To: Michael Watkins who wrote (150651)11/2/2004 4:34:10 PM
From: Nadine Carroll  Read Replies (1) | Respond to of 281500
 
That's a pretty big "funnel" (using sales-speak here) from which to recruit new terrorists, most of whom will have at least some anger towards the US regardless of how they felt about Saddam. Even if only one quarter to one half of these people feel real anger or hate, its more than enough.

Enough for what? Enough to lay bombs in the marketplace to kill 20 Iraqis in the hope of killing one American? or enough to commit suicide in a frontal assault on the US Marines?

Arabs aren't robots with one result for any input. Consequences also matter. It is very hard, I admit, to deal with a people who seem to be running mainly on wounded pride and humiliation. For example, do you have the least idea how many French civilians the Allies killed in 1944? Yet for some reason, the anger was not funnelled towards the Allies in that case.

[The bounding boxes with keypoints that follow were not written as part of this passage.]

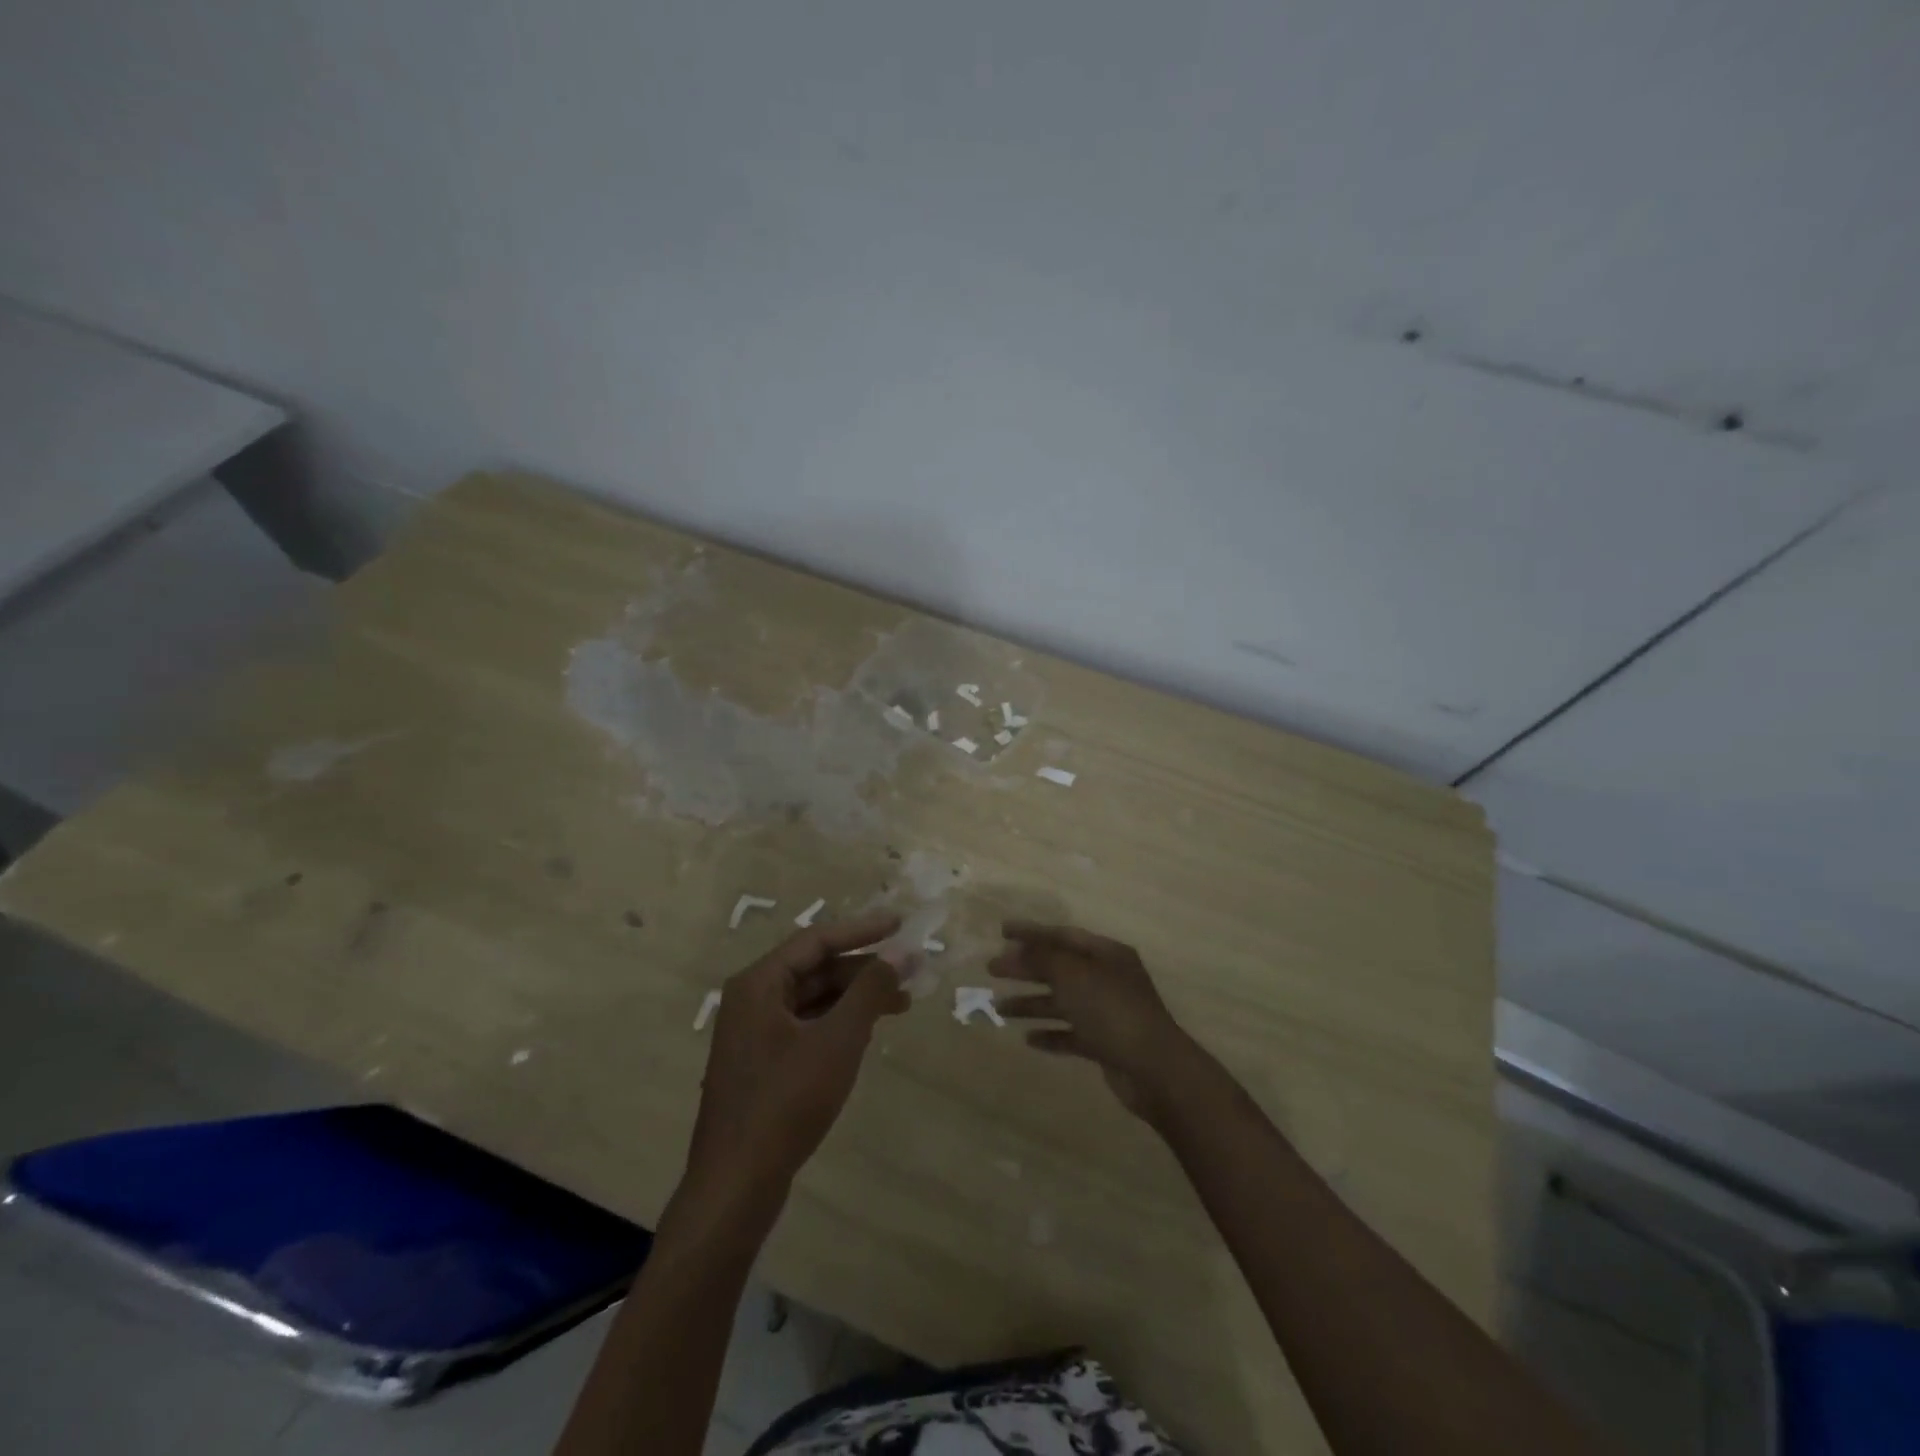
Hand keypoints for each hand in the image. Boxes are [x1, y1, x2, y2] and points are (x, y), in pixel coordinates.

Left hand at [687, 914, 910, 1202]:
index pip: (816, 940)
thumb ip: (870, 991)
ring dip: (856, 997)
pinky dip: (839, 1023)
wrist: (736, 1185)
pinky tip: (869, 1031)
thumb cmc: (786, 1102)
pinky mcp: (762, 1063)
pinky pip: (807, 1026)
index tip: (901, 925)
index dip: (862, 930)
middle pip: (815, 969)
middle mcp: (752, 1000)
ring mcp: (754, 1034)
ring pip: (813, 999)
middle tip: (911, 969)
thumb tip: (901, 953)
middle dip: (864, 968)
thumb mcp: (837, 1041)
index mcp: (759, 983)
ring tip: (902, 1003)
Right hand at [990, 921, 1202, 1121]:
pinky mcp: (1105, 1044)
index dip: (1032, 932)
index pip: (1063, 935)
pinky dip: (1050, 1034)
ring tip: (998, 1007)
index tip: (1002, 931)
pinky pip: (1071, 1034)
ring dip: (1031, 1003)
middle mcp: (1107, 978)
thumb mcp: (1073, 975)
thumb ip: (1043, 958)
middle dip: (1025, 968)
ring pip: (1062, 1002)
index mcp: (1106, 954)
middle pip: (1059, 968)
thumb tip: (1018, 949)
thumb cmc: (1112, 1010)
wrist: (1154, 1069)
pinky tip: (1028, 1039)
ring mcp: (1107, 1012)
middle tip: (991, 969)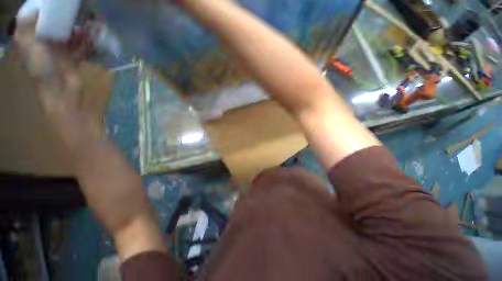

To: Michael Watkins who wrote (150651)11/2/2004 7:12:19 PM
From: Keith Feral  Read Replies (2) | Respond to of 281500
 
I think there is a huge gap between the civilians in Iraq and the foreign Al Quaeda fighters that we are fighting in places like Fallujah. I do not think that someone injured or maimed from a suicide bomb is going to become a terrorist as a result. I highly doubt that the family of the injured person is going to lay down their life to commit an act of suicide bombing as a result. The damage from the violence does not make more violence a winning cause.